To investigate the influence of choroidal vascular hyperpermeability (CVH) and choroidal thickness on treatment outcomes in eyes with polypoidal choroidal vasculopathy (PCV) undergoing anti–vascular endothelial growth factor monotherapy or combination therapy of photodynamic therapy and anti–vascular endothelial growth factor injections.

Methods:

The authors performed a prospective, observational cohort study involving 72 eyes of 72 patients with polypoidal choroidal vasculopathy (mean age 68.6 years, 51% men) treated with either monotherapy (n = 41) or combination therapy (n = 31). Each eye was imaged with color fundus photography, fluorescent angiography, indocyanine green angiography, and spectral domain optical coherence tomography. Indocyanine green angiography images were used to evaluate CVH, and spectral domain optical coherence tomography was used to measure central choroidal thickness. Changes in visual acuity over 12 months, and number of anti–vascular endothelial growth factor injections were investigated.

Results:

Choroidal vascular hyperpermeability was present in 31 eyes (43.1%).
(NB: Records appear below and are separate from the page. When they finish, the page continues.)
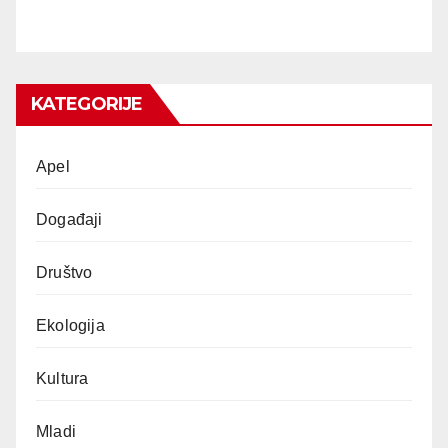
KATEGORIJE
Apel
Događaji
Društvo
Ekologija
Kultura
Mladi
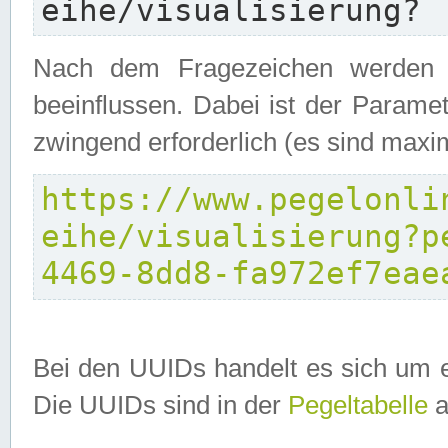
eihe/visualisierung?
Nach dem Fragezeichen werden P
beeinflussen. Dabei ist der Parame
zwingend erforderlich (es sind maxi
https://www.pegelonli
eihe/visualisierung?p
4469-8dd8-fa972ef7eae
Bei den UUIDs handelt es sich um e
Die UUIDs sind in der
Pegeltabelle
a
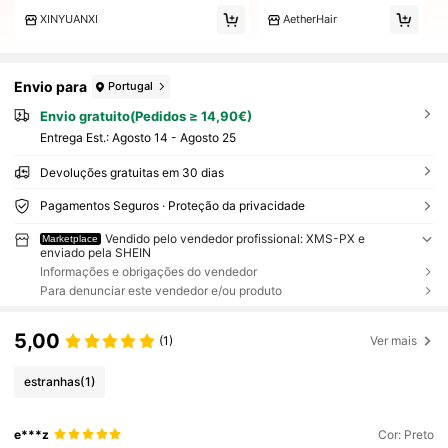
XINYUANXI
AetherHair
Envio para
Portugal
Envio gratuito(Pedidos ≥ 14,90€)
Entrega Est.:
Agosto 14 - Agosto 25
Devoluções gratuitas em 30 dias
Pagamentos Seguros · Proteção da privacidade
Vendido pelo vendedor profissional: XMS-PX e
Marketplace
enviado pela SHEIN
Informações e obrigações do vendedor
Para denunciar este vendedor e/ou produto
5,00
(1)
Ver mais
estranhas
(1)
e***z
Cor: Preto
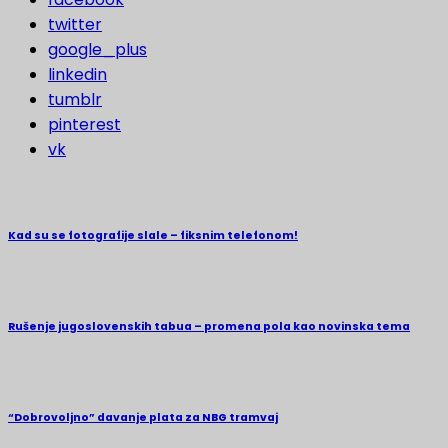
twitter
google_plus
linkedin
tumblr
pinterest
vk
Kad su se fotografije slale – fiksnim telefonom!
Rušenje jugoslovenskih tabua – promena pola kao novinska tema
“Dobrovoljno” davanje plata za NBG tramvaj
Visual acuity change over 12 months was numerically better in the CVH group compared with the CVH (−) group (−0.099 and −0.366 logarithm of the minimal angle of resolution unit in the CVH (−) and CVH (+) groups, respectively, multivariate P = 0.063) and significantly better in a matched pair analysis (P = 0.033). Furthermore, in the combination therapy group, the number of injection was significantly lower in the CVH (+) group compared with the CVH (−) group (4.68 vs. 2.58 injections/year in the CVH (−) and CVH (+) groups; P = 0.0044). There was no significant relationship between treatment response and choroidal thickening.

Conclusion:

The presence of CVH is associated with better visual outcome in eyes with polypoidal choroidal vasculopathy and lower injection number in combination therapy. Thus, CVH, but not choroidal thickness, should be further evaluated as a potential biomarker for selecting patients for combination therapy.